(MATERIAL SHOWN Opens)

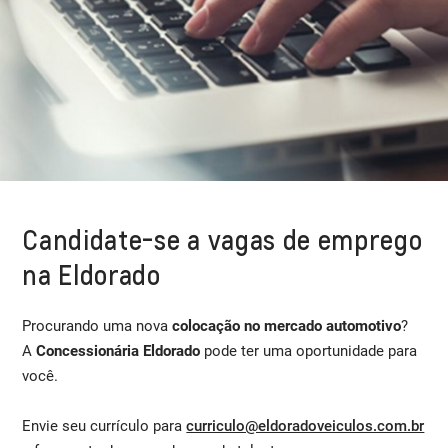
Candidate-se a vagas de emprego
na Eldorado
Procurando uma nova
colocação no mercado automotivo
?​
A
Concessionária Eldorado
pode ter uma oportunidade para
você.
Envie seu currículo para
curriculo@eldoradoveiculos.com.br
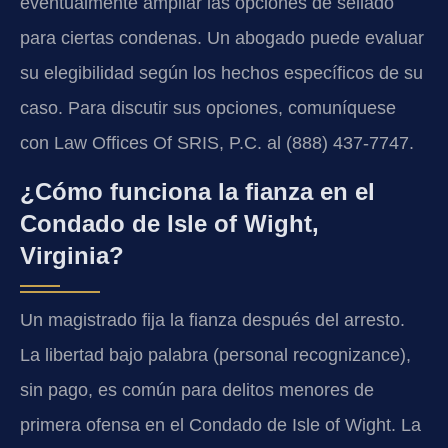
eventualmente ampliar las opciones de sellado
para ciertas condenas. Un abogado puede evaluar
su elegibilidad según los hechos específicos de su
caso. Para discutir sus opciones, comuníquese
con Law Offices Of SRIS, P.C. al (888) 437-7747.
¿Cómo funciona la fianza en el
Condado de Isle of Wight,
Virginia?
Un magistrado fija la fianza después del arresto.
La libertad bajo palabra (personal recognizance),
sin pago, es común para delitos menores de
primera ofensa en el Condado de Isle of Wight. La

(MATERIAL SHOWN Closes)

- TO DO -
Please report only the number of lines above that include "opciones".

- EXERCISE ANSWER -
2